La Daimler 2½-Litre V8 puis V8-250 — la berline Jaguar Mark 2 « daimlerisée », record de production de la marque

Daimler (Royaume-Uni) · 3 min de lecture · extraite le 12 sept. 2026

Le moteur cherche enfin sa berline

Le petit V8 de 2,5 litres signé Edward Turner (voir Le V8 Turner — un moteur de moto porté à l'échelle automobile) avait été conçu à l'origine pour équiper une berline Daimler moderne — un projet resté au stade de prototype (le DP250, voir DP250, SX250, SP252 — les trois tentatives avortées de prolonger la SP250) alors que le moteur débute finalement sa carrière commerciale dans le roadster SP250 en 1959 (voir 1960 — Jaguar rachète Daimler, un coup monté dans le plus grand secret). Ce n'est qu'après le rachat de Daimler par Jaguar en 1960 que le moteur trouve enfin la berline qui lui convient : les ingénieurs de Jaguar réalisent que ce V8 souple et silencieux constitue un échelon idéal entre le quatre cylindres 2,4 litres de la Jaguar Mark 2 et sa version 3,4 litres.

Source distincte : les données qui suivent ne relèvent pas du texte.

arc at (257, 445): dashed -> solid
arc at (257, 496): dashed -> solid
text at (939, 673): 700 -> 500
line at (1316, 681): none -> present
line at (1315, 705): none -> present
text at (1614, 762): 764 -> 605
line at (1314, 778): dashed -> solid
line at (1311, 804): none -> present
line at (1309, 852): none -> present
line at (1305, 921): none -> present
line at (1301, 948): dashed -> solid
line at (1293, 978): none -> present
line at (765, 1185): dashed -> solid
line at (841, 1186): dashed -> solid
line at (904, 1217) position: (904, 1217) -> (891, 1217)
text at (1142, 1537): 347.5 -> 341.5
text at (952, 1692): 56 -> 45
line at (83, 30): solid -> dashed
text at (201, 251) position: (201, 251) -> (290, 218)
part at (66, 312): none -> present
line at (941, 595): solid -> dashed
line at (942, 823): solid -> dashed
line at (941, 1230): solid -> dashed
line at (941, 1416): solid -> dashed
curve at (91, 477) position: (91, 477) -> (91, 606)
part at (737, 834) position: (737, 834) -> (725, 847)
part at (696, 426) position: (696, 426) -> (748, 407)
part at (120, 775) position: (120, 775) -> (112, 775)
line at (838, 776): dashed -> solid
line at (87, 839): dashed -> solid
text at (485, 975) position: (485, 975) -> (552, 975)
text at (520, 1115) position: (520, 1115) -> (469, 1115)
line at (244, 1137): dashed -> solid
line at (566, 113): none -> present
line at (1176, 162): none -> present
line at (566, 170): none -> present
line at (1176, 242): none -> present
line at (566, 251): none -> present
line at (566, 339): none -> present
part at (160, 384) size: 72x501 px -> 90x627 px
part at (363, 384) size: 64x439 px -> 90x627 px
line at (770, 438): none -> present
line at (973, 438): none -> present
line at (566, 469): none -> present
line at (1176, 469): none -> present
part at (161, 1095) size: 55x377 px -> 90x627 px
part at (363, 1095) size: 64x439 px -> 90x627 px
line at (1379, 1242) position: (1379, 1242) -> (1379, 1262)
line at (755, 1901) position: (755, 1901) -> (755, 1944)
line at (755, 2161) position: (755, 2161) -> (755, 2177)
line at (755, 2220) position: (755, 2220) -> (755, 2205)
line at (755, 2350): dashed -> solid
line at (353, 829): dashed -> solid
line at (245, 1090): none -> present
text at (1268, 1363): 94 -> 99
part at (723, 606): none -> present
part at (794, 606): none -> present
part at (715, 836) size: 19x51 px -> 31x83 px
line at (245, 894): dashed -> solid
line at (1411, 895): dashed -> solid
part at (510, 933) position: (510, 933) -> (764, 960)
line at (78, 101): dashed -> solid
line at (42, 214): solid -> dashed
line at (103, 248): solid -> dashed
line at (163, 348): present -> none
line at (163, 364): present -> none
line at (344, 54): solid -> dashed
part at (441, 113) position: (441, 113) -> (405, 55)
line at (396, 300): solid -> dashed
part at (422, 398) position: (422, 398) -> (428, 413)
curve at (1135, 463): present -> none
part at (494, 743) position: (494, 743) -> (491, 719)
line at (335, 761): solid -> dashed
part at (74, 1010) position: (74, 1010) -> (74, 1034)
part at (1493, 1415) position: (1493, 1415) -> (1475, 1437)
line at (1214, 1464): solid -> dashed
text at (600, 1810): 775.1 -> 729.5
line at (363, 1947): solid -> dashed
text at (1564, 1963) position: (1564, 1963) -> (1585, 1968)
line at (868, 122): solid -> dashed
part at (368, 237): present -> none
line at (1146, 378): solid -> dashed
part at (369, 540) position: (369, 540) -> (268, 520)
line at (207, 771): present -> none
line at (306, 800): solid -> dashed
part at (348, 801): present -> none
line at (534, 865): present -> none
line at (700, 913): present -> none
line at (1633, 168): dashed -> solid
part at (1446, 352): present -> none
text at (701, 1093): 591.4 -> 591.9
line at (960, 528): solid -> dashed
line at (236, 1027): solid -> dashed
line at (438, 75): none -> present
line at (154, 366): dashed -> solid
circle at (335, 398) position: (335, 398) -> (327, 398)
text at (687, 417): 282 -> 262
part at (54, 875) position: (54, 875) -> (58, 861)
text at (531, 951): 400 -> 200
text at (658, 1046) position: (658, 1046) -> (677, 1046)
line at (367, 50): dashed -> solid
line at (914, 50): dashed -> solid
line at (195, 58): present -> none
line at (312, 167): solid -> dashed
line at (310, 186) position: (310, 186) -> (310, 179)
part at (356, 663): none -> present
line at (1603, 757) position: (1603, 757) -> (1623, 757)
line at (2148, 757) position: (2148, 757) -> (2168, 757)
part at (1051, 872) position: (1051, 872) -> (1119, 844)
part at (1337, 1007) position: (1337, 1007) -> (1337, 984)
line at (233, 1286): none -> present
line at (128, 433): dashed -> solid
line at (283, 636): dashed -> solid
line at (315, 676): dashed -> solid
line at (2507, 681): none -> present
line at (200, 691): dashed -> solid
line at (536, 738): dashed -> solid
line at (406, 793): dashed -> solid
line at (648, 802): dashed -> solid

Naissance de la « 2½-Litre V8 » en 1962

En 1962 naît la Daimler 2½-Litre V8 : une Jaguar Mark 2 dont le compartiment moteur, la sellerie, la garniture et les réglages de suspension ont été révisés pour accueillir le V8 Turner, couplé exclusivement à une boîte automatique dans un premier temps. Avec 140 ch, elle dépasse nettement les performances de la Mark 2 4 cylindres d'entrée de gamme tout en offrant, pour la clientèle qui le souhaite, une alternative moins « sportive » d'image que la Jaguar elle-même — la calandre à cannelures caractéristique de Daimler (les « crinkles » déjà présentes sur la SP250) devenant dès lors la signature visuelle systématique de toute Jaguar « daimlerisée », jusqu'à la toute fin de la marque (voir Sovereign, Double-Six, puis simplement « Daimler » — la chronologie précise du badge engineering). Contrairement à une idée répandue voulant que le modèle n'ait existé qu'en automatique, quelques exemplaires à boîte manuelle sont produits en usine à partir de 1967 — aujourd'hui particulièrement recherchés par les collectionneurs.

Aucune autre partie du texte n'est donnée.